Вроде были друзья, да сплыли. Кто где, неведомо. Небось все уж на пенсии, если дожили, и никто не выбился в звезды. Вот вам и поколение!
Один все же преуспел. Как же его звали, сукина сына? Секретарь комсомольского комитета, сволочь отпетая… Следил за каждым шагом. На остановке троллейбуса, у шашлычной «Восток», куда чаще всего ходили, часами выстаивал. И сразу к директору: этот пьяный, тот пьяный. И на комитет: моральное разложение, космополитизм, тлетворное влияние Запада… В академики выбился по атомной части. После Чернобыля чего-то там разоблачил, насчет конструкции реактора, съездил туда пару раз, а после взял и застрелился. Как был невротиком, так и остался. Погасла звезда.

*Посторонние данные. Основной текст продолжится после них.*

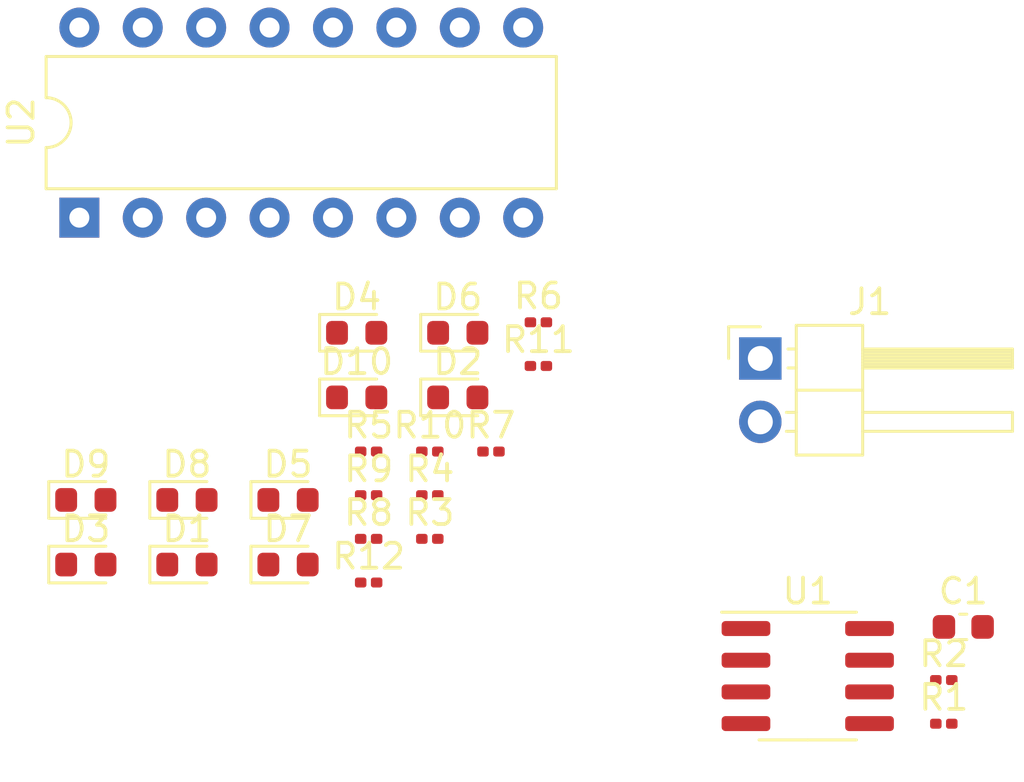
<source format=kicad_pcb>
(kicad_pcb (version 20211014) (generator pcbnew)

  (general
    (thickness 1.6)
  )

  (paper "A4")
  (layers
    (0 "F.Cu" signal)
    (31 "B.Cu" signal)
    (32 "B.Adhes" user "B.Adhesive")
    (33 "F.Adhes" user "F.Adhesive")
    (34 "B.Paste" user)
    (35 "F.Paste" user)
    (36 "B.SilkS" user "B.Silkscreen")
    (37 "F.SilkS" user "F.Silkscreen")
    (38 "B.Mask" user)
    (39 "F.Mask" user)
    (40 "Dwgs.User" user "User.Drawings")
    (41 "Cmts.User" user "User.Comments")
    (42 "Eco1.User" user "User.Eco1")
    (43 "Eco2.User" user "User.Eco2")
    (44 "Edge.Cuts" user)
    (45 "Margin" user)
    (46 "B.CrtYd" user "B.Courtyard")
    (47 "F.CrtYd" user "F.Courtyard")
    (48 "B.Fab" user)
    (49 "F.Fab" user)
    (50 "User.1" user)
    (51 "User.2" user)
    (52 "User.3" user)
    (53 "User.4" user)
    (54 "User.5" user)
    (55 "User.6" user)
    (56 "User.7" user)
    (57 "User.8" user)
    (58 "User.9" user)
  )

  (setup
    (pad_to_mask_clearance 0)
    (pcbplotparams
      (layerselection 0x00010fc_ffffffff)
      (disableapertmacros false)
      (usegerberextensions false)
      (usegerberattributes true)
      (usegerberadvancedattributes true)
      (creategerberjobfile true)
      (svguseinch false)
      (svgprecision 6)
      (excludeedgelayer true)
      (plotframeref false)
      (viasonmask false)
      (mode 1)
      (useauxorigin false)
      (hpglpennumber 1)
      (hpglpenspeed 20)
      (hpglpendiameter 15.000000)
      (dxfpolygonmode true)
      (dxfimperialunits true)
      (dxfusepcbnewfont true)
      (psnegative false)
      (psa4output false)
      (plotreference true)
      (plotvalue true)
      (plotinvisibletext false)
      (sketchpadsonfab false)
      (subtractmaskfromsilk false)
      (outputformat 1)
      (mirror false)
      (drillshape 1)
      (scaleselection 1)
      (outputdirectory "")
    )
  )

  (net 0 "")
  (net 1 "/NE555/CAP")
  (net 2 "GND")
  (net 3 "Net-(D1-Pad2)")
  (net 4 "Net-(D2-Pad2)")
  (net 5 "Net-(D3-Pad2)")
  (net 6 "Net-(D4-Pad2)")
  (net 7 "Net-(D5-Pad2)")
  (net 8 "Net-(D6-Pad2)")
  (net 9 "Net-(D7-Pad2)")
  (net 10 "Net-(D8-Pad2)")
  (net 11 "Net-(D9-Pad2)")
  (net 12 "Net-(D10-Pad2)")
  (net 13 "+5V")
  (net 14 "Net-(R1-Pad2)")
  (net 15 "Net-(R3-Pad1)")
  (net 16 "Net-(R4-Pad1)")
  (net 17 "Net-(R5-Pad1)")
  (net 18 "Net-(R6-Pad1)")
  (net 19 "Net-(R7-Pad1)")
  (net 20 "Net-(R8-Pad1)")
  (net 21 "Net-(R9-Pad1)")
  (net 22 "Net-(R10-Pad1)")
  (net 23 "Net-(R11-Pad1)")
  (net 24 "Net-(R12-Pad1)")
  (net 25 "/4017/CLK")
  (net 26 "unconnected-(U1-Pad5)")
  (net 27 "unconnected-(U2-Pad12)")

  (footprint "LED_SMD:LED_0603_1608Metric" (layer "F.Cu") (at 133.705 93.345))

  (footprint "LED_SMD:LED_0603_1608Metric" (layer "F.Cu") (at 141.805 90.755))

  (footprint "Resistor_SMD:R_0201_0603Metric" (layer "F.Cu") (at 147.485 90.565))

  (footprint "LED_SMD:LED_0603_1608Metric" (layer "F.Cu") (at 137.755 90.755))

  (footprint "LED_SMD:LED_0603_1608Metric" (layer "F.Cu") (at 148.605 86.645))

  (footprint "Capacitor_SMD:C_0603_1608Metric" (layer "F.Cu") (at 168.855 95.845))

  (footprint "Resistor_SMD:R_0201_0603Metric" (layer "F.Cu") (at 168.075 97.975))

  (footprint "LED_SMD:LED_0603_1608Metric" (layer "F.Cu") (at 144.555 86.645))

  (footprint "Resistor_SMD:R_0201_0603Metric" (layer "F.Cu") (at 151.835 85.385))

  (footprint "LED_SMD:LED_0603_1608Metric" (layer "F.Cu") (at 137.755 93.345))

  (footprint "Resistor_SMD:R_0201_0603Metric" (layer "F.Cu") (at 145.035 88.815))

  (footprint "Resistor_SMD:R_0201_0603Metric" (layer "F.Cu") (at 151.835 83.635))

  (footprint "Resistor_SMD:R_0201_0603Metric" (layer "F.Cu") (at 145.035 94.065))

  (footprint "Resistor_SMD:R_0201_0603Metric" (layer "F.Cu") (at 145.035 90.565))

  (footprint "Connector_PinHeader_2.54mm:PinHeader_1x02_P2.54mm_Horizontal" (layer "F.Cu") (at 160.725 85.085))

  (footprint "Resistor_SMD:R_0201_0603Metric" (layer "F.Cu") (at 149.935 88.815))

  (footprint "Resistor_SMD:R_0201_0603Metric" (layer "F.Cu") (at 147.485 88.815))

  (footprint "Resistor_SMD:R_0201_0603Metric" (layer "F.Cu") (at 145.035 92.315))

  (footprint "LED_SMD:LED_0603_1608Metric" (layer "F.Cu") (at 141.805 93.345))

  (footprint "Resistor_SMD:R_0201_0603Metric" (layer "F.Cu") (at 147.485 92.315))

  (footprint "LED_SMD:LED_0603_1608Metric" (layer "F.Cu") (at 133.705 90.755))

  (footprint "Package_DIP:DIP-16_W7.62mm" (layer "F.Cu") (at 133.445 79.44 90))

  (footprint "LED_SMD:LED_0603_1608Metric" (layer "F.Cu") (at 148.605 84.055))

  (footprint "Resistor_SMD:R_0201_0603Metric" (layer "F.Cu") (at 168.075 99.725))

  (footprint "Package_SO:SOIC-8_3.9x4.9mm_P1.27mm" (layer "F.Cu") (at 162.625 97.815))

  (footprint "LED_SMD:LED_0603_1608Metric" (layer "F.Cu") (at 144.555 84.055))

)

</source>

Интересно, куда подевался Пономаренко, сын секретаря ЦК? Пырнул ножом одноклассника на переменке и как в воду канул. А Рыбальчик, Рыбальчик где? Вот уж переполоху наделал! Только и разговоров: «Рыбальчик стрелялся, Рыбальчик стрелялся… Несчастная любовь или что похуже?» В женских школах еще вычисляют виновницу, а она тут как тут, и не одна, их как минимум трое. Ходят с убитым видом, как бы украдкой смахивая слезу. Цирк! Разочаровал публику Рыбальчик: пуля навылет прошла, не задев жизненных органов. Из комсомола его поперли. Ни одна стерва не поддержала. Походил месяц эдаким Грушницким и сгинул.
Своеобразное поколение, ничего не скажешь. Кто в скрипачи, кто в стукачи.
Чего же суетиться, коль сходим на нет? Закон природы: пора. На пенсию, конечно, не проживешь, но была бы шея. И время такое настало, что за приработком далеко ходить не приходится.
Разводить рыб одно удовольствие, или те же растения! Кабомба, людвигия, криптокарина — красота. Простая валиснерия на Птичьем рынке и та десять тысяч за кустик, а уход за водорослями минимальный — поливать не требуется, был бы свет.
Бобышкин чувствовал, как с каждой минутой отходит сердце, успокаивается. Удалась жизнь, не удалась — особо жаловаться не приходится.
Юридический институт, это уж после факультет при университете образовался, он выбрал более-менее осознанно. Романтический зуд, несомненно, дал знать о себе, но главным аргументом явился невысокий конкурс, да и у отца — юрисконсульта Министерства путей сообщения — были кое-какие связи.